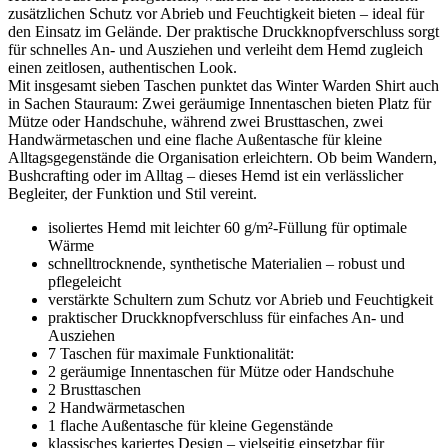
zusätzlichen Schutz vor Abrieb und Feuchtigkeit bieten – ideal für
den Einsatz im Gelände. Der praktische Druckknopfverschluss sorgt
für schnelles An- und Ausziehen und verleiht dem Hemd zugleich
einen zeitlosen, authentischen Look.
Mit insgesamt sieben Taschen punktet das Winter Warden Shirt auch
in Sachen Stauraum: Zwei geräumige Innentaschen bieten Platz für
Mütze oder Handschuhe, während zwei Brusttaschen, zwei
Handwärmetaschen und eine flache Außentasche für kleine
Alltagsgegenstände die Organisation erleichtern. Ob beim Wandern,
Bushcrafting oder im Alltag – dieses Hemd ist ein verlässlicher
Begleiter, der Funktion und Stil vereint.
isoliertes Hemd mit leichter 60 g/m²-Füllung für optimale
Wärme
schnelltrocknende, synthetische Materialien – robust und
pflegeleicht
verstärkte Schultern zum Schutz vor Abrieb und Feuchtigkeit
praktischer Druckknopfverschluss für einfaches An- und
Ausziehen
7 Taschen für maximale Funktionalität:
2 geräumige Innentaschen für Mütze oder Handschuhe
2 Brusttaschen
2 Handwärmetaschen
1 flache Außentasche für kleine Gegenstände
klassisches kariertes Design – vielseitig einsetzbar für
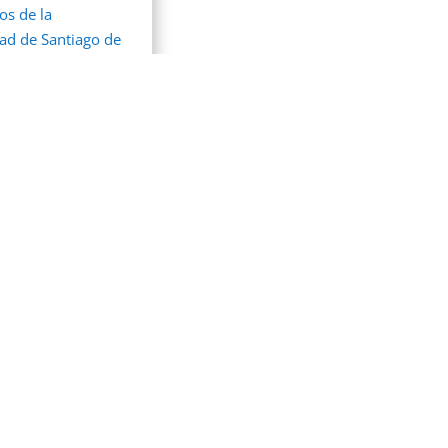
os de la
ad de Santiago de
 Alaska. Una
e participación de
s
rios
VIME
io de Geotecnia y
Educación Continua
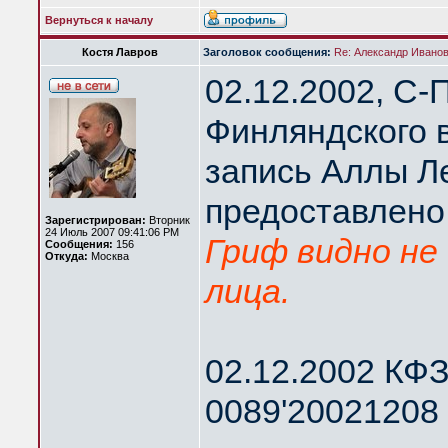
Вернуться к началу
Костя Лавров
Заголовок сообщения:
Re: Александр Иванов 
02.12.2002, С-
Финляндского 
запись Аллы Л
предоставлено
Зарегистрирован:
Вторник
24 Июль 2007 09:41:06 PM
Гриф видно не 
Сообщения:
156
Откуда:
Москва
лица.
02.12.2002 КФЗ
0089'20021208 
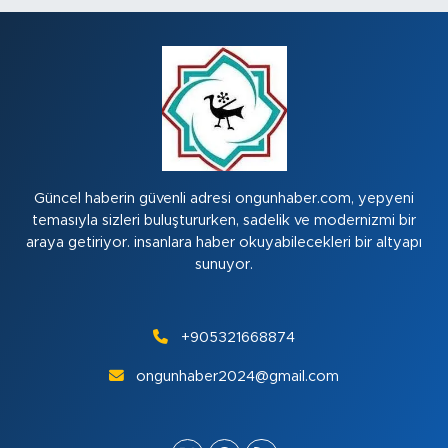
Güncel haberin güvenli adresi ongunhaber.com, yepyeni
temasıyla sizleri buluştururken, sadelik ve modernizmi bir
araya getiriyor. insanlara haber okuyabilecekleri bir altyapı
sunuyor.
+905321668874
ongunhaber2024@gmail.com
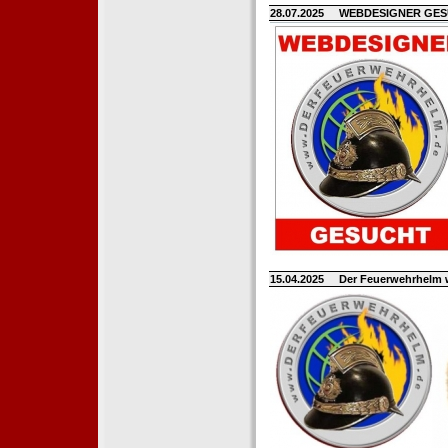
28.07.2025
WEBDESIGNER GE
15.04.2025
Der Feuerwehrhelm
--
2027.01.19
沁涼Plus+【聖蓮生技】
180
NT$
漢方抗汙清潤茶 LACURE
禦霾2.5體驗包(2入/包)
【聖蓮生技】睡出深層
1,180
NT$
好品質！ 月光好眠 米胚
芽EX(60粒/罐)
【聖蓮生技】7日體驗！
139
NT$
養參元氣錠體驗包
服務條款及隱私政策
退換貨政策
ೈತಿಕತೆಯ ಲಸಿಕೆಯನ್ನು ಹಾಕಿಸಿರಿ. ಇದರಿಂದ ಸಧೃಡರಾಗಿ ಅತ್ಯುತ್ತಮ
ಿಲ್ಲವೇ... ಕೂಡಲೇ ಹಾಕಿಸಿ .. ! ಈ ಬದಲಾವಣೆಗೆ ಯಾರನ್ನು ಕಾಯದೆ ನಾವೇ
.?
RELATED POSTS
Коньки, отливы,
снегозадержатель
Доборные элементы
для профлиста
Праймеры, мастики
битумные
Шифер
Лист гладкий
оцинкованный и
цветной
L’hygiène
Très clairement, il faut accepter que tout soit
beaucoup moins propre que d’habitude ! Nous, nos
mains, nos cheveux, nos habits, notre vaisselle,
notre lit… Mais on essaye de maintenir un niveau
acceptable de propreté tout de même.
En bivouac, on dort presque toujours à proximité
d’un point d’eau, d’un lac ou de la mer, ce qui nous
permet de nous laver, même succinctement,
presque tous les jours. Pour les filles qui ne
==
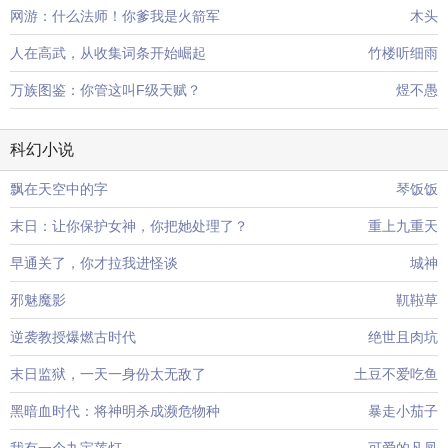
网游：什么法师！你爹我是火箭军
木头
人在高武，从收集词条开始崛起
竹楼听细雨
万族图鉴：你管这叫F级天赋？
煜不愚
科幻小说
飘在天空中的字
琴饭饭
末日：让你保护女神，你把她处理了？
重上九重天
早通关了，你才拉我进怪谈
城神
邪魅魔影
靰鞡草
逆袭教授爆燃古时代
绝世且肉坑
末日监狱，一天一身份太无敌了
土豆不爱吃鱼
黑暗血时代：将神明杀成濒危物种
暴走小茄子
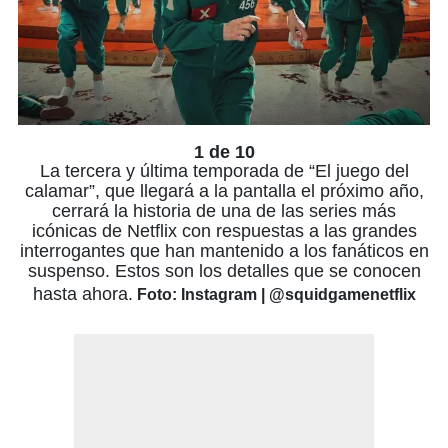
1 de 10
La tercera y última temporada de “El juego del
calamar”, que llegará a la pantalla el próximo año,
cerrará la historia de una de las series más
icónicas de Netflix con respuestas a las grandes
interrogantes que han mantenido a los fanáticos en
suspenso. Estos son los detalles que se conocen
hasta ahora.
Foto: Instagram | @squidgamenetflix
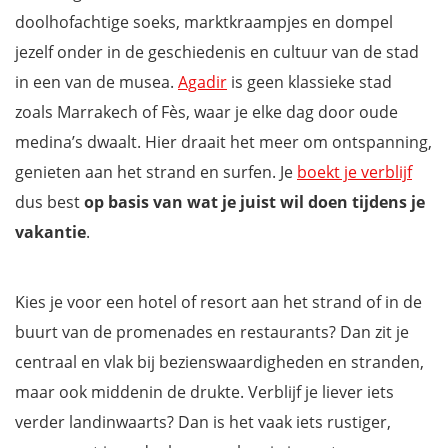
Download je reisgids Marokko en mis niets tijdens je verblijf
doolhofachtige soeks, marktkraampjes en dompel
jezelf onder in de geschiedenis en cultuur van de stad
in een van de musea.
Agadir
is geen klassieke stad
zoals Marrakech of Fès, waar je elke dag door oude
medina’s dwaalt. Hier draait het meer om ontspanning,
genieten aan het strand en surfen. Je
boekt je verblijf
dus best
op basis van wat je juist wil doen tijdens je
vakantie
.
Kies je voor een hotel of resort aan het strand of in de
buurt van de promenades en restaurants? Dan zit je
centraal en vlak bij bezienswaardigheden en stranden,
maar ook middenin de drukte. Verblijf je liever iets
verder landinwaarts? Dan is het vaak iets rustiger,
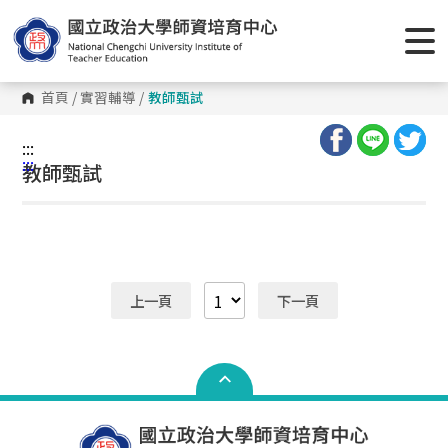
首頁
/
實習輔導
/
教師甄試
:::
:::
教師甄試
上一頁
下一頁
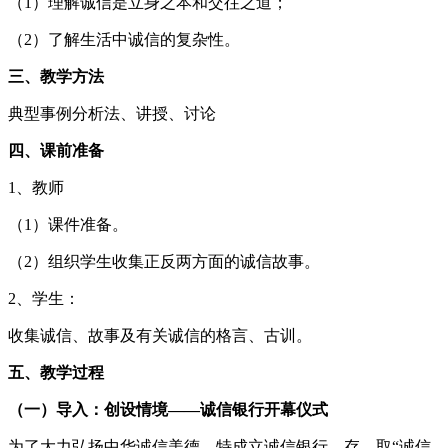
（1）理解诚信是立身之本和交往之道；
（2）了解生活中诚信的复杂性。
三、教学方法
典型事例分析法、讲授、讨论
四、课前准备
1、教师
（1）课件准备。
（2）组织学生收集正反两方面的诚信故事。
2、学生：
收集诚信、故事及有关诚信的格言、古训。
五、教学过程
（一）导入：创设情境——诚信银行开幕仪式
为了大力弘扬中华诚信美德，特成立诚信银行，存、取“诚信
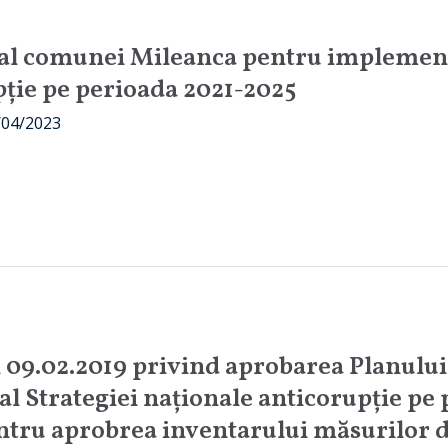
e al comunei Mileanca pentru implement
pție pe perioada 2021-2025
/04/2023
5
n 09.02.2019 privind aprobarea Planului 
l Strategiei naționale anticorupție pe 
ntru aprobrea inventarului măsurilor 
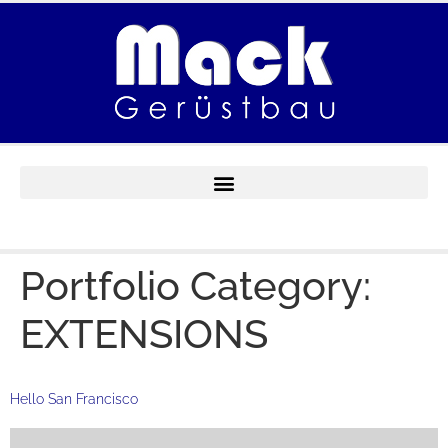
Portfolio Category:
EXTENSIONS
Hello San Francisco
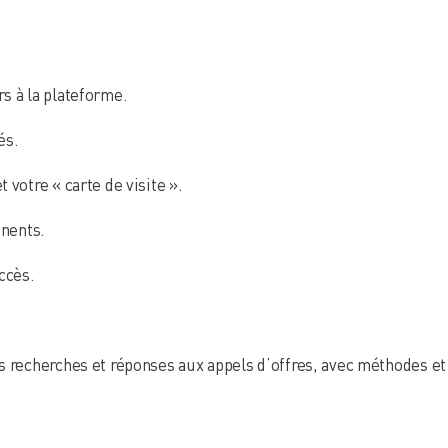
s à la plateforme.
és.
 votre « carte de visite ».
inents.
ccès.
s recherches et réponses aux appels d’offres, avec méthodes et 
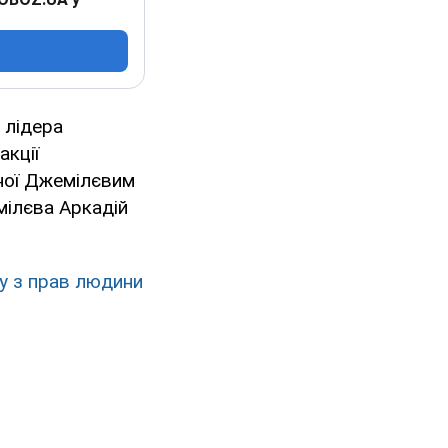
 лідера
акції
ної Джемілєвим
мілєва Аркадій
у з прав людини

» **TASK STATEMENT**:
From the rows above, begin at the line that contains "zusätzlichen Schutz vor" and stop after the line that contains "1 flache Außentasche für kleine Gegenstände". Reproduce only those lines, substituting "Oberteil" for every occurrence of "Hemd" and leaving all else unchanged.

» **RESULT**:
zusätzlichen Schutz vor Abrieb und Feuchtigkeit bieten – ideal für
den Einsatz im Gelände. Der praktische Druckknopfverschluss sorgt
für schnelles An- und Ausziehen und verleiht dem Oberteil zugleich
einen zeitlosen, authentischen Look.
Mit insgesamt sieben Taschen punktet das Winter Warden Shirt auch
in Sachen Stauraum: Zwei geräumige Innentaschen bieten Platz für
Mütze oder Handschuhe, während zwei Brusttaschen, zwei
Handwärmetaschen und eine flache Außentasche für kleine
Alltagsgegenstände die Organisation erleichtern. Ob beim Wandern,
Bushcrafting oder im Alltag – dieses Oberteil ist ein verlässlicher
Begleiter, der Funktion und Stil vereint.
isoliertes Oberteil mit leichter 60 g/m²-Füllung für optimale
Wärme
schnelltrocknende, synthetische Materialien – robust und
pflegeleicht
verstärkte Schultern zum Schutz vor Abrieb und Feuchtigkeit
praktischer Druckknopfverschluss für einfaches An- und
Ausziehen
7 Taschen für maximale Funktionalität:
2 geräumige Innentaschen für Mütze oder Handschuhe
2 Brusttaschen
2 Handwärmetaschen
1 flache Außentasche für kleine Gegenstände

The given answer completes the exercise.